Se me indigestan quienes aspiran a demostrar que son más listos que nadie enfrentándose a la evidencia: que si la tierra es plana, que si las vacunas tienen grafeno o que si la invasión de Ucrania es un ejercicio necesario de desnazificación. Como casi todos los autócratas, Putin carece de ideología. Su dictadura ha privatizado la corrupción del Comité Central, asentando su poder sobre un hatajo de multimillonarios repartidos por el mundo con fortunas de origen inconfesable. Pasea arrogante a caballo y se encomienda a su Dios bañándose en agua helada. El macho alfa acaudilla la herencia del imperio con una economía cuyo peso bruto en poco excede a la española, pero con una fuerza nuclear capaz de aniquilar el planeta. Más de tres décadas después de que cayera el Muro de Berlín, el nuevo Zar, el nuevo Stalin, no sólo arrebata la libertad a su pueblo, sino que lo narcotiza con la ilusión por la grandeza de la Madre Rusia.

Dijo Burke que “para que triunfe el mal sólo es necesario que los hombres buenos no hagan nada”. La historia reciente de Europa revela que la condescendencia con el intransigente no es el mejor camino para la distensión. El Führer de San Petersburgo viene actuando desde hace años de igual modo que hizo Hitler en los prolegómenos de la invasión de Polonia, prometiendo paz a cambio de territorio, pero llega un punto en el que la tolerancia deja de ser una virtud. Ya alcanzamos ese momento, y quienes mejor lo saben son los países que ya estuvieron sometidos al rodillo del Kremlin.

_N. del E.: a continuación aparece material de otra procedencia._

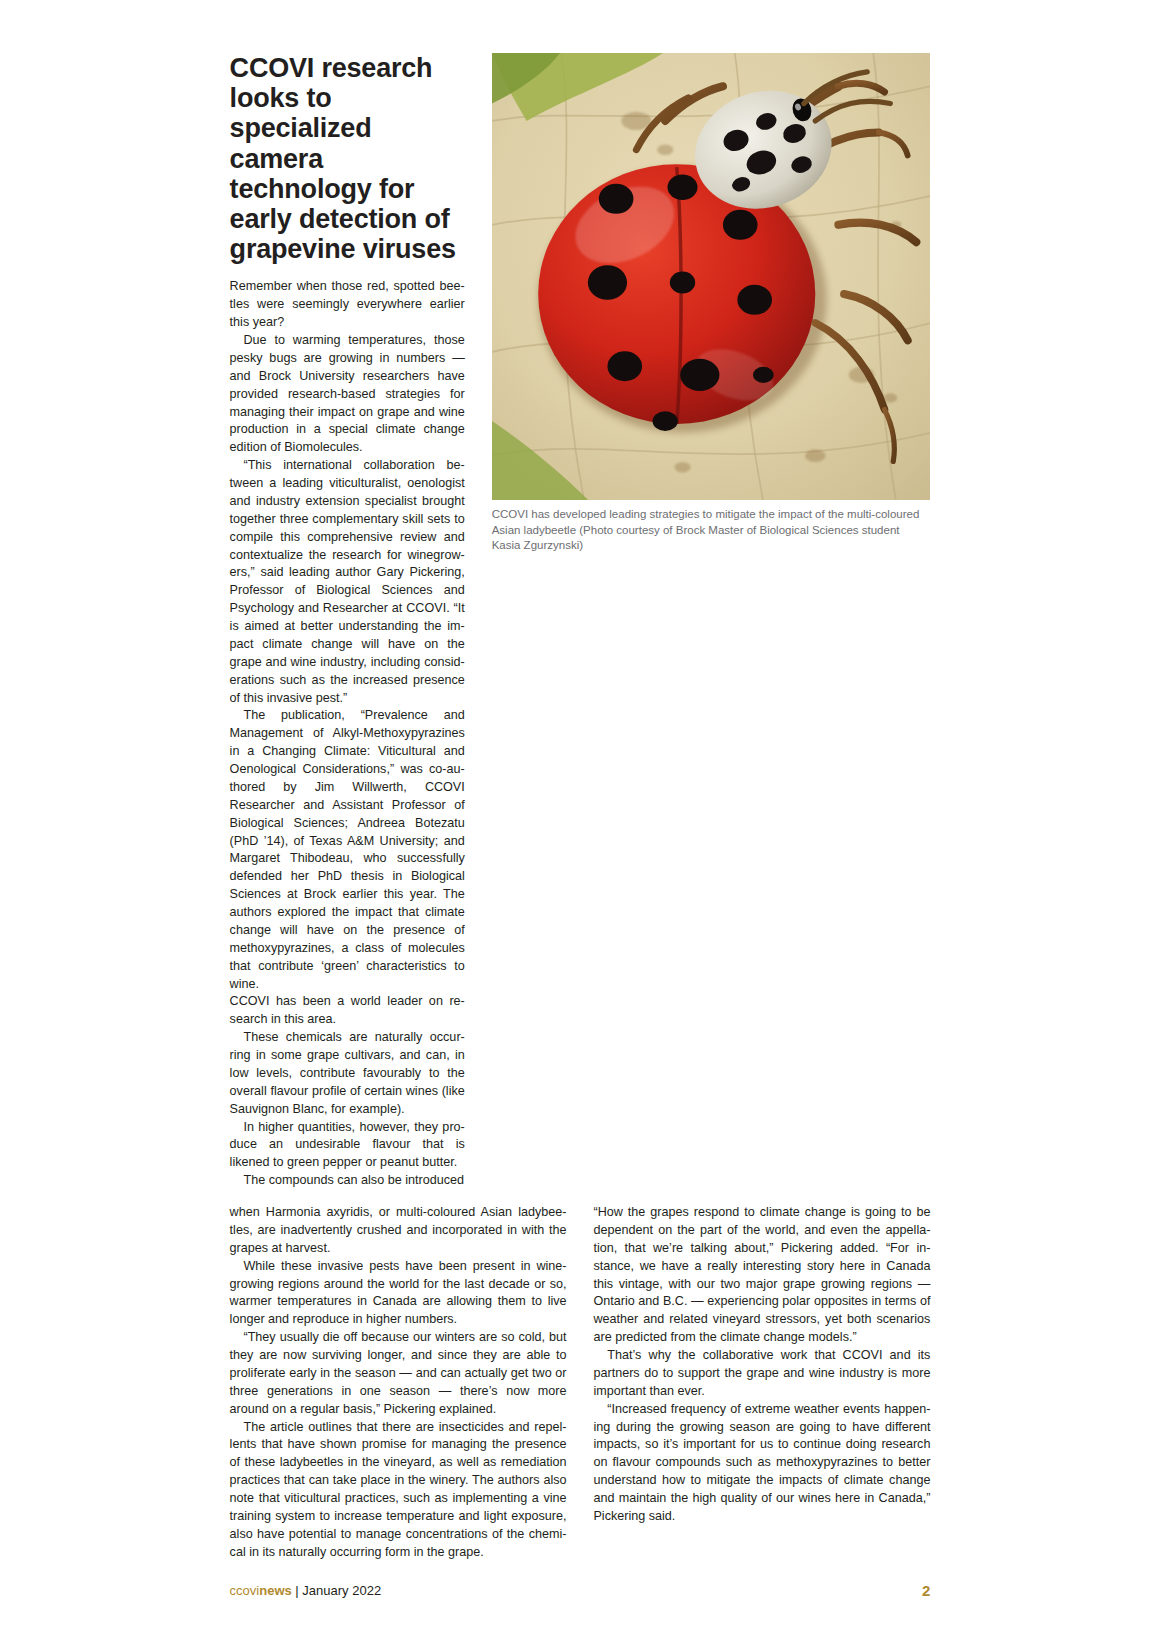CCOVI research looks to specialized camera technology for early detection of grapevine viruses
Remember when those red, spotted beetles were seemingly everywhere earlier this year?
Due to warming temperatures, those pesky bugs are growing in numbers — and Brock University researchers have provided research-based strategies for managing their impact on grape and wine production in a special climate change edition of Biomolecules.
“This international collaboration between a leading viticulturalist, oenologist and industry extension specialist brought together three complementary skill sets to compile this comprehensive review and contextualize the research for winegrowers,” said leading author Gary Pickering, Professor of Biological Sciences and Psychology and Researcher at CCOVI. “It is aimed at better understanding the impact climate change will have on the grape and wine industry, including considerations such as the increased presence of this invasive pest.”
The publication, “Prevalence and Management of Alkyl-Methoxypyrazines in a Changing Climate: Viticultural and Oenological Considerations,” was co-authored by Jim Willwerth, CCOVI Researcher and Assistant Professor of Biological Sciences; Andreea Botezatu (PhD ’14), of Texas A&M University; and Margaret Thibodeau, who successfully defended her PhD thesis in Biological Sciences at Brock earlier this year. The authors explored the impact that climate change will have on the presence of methoxypyrazines, a class of molecules that contribute ‘green’ characteristics to wine.
CCOVI has been a world leader on research in this area.
These chemicals are naturally occurring in some grape cultivars, and can, in low levels, contribute favourably to the overall flavour profile of certain wines (like Sauvignon Blanc, for example).
In higher quantities, however, they produce an undesirable flavour that is likened to green pepper or peanut butter.
The compounds can also be introduced
CCOVI has developed leading strategies to mitigate the impact of the multi-coloured Asian ladybeetle (Photo courtesy of Brock Master of Biological Sciences student Kasia Zgurzynski)
when Harmonia axyridis, or multi-coloured Asian ladybeetles, are inadvertently crushed and incorporated in with the grapes at harvest.
While these invasive pests have been present in wine-growing regions around the world for the last decade or so, warmer temperatures in Canada are allowing them to live longer and reproduce in higher numbers.
“They usually die off because our winters are so cold, but they are now surviving longer, and since they are able to proliferate early in the season — and can actually get two or three generations in one season — there’s now more around on a regular basis,” Pickering explained.
The article outlines that there are insecticides and repellents that have shown promise for managing the presence of these ladybeetles in the vineyard, as well as remediation practices that can take place in the winery. The authors also note that viticultural practices, such as implementing a vine training system to increase temperature and light exposure, also have potential to manage concentrations of the chemical in its naturally occurring form in the grape.
“How the grapes respond to climate change is going to be dependent on the part of the world, and even the appellation, that we’re talking about,” Pickering added. “For instance, we have a really interesting story here in Canada this vintage, with our two major grape growing regions — Ontario and B.C. — experiencing polar opposites in terms of weather and related vineyard stressors, yet both scenarios are predicted from the climate change models.”
That’s why the collaborative work that CCOVI and its partners do to support the grape and wine industry is more important than ever.
“Increased frequency of extreme weather events happening during the growing season are going to have different impacts, so it’s important for us to continue doing research on flavour compounds such as methoxypyrazines to better understand how to mitigate the impacts of climate change and maintain the high quality of our wines here in Canada,” Pickering said.
ccovinews | January 2022
2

No llamo a la guerra, sino a la razón y a la dignidad como valores universales. Putin está solo y depende de esos mafiosos que hacen negocios a lo largo y ancho del mundo, dirigiendo sus empresas desde yates de lujo amarrados a los puertos occidentales. Reforcemos ese aislamiento, porque las relaciones económicas responden hoy a una lógica muy distinta a la de hace casi un siglo. Garanticemos que ese régimen se sienta fuera de la civilización y que sufra las consecuencias de una oposición global, por caro que nos resulte. Y no dejemos solo al pueblo ucraniano, al que debemos ayudar tanto a defenderse de la injustificable embestida del oso ruso como a terminar de derrumbar la infame imagen internacional de sus agresores.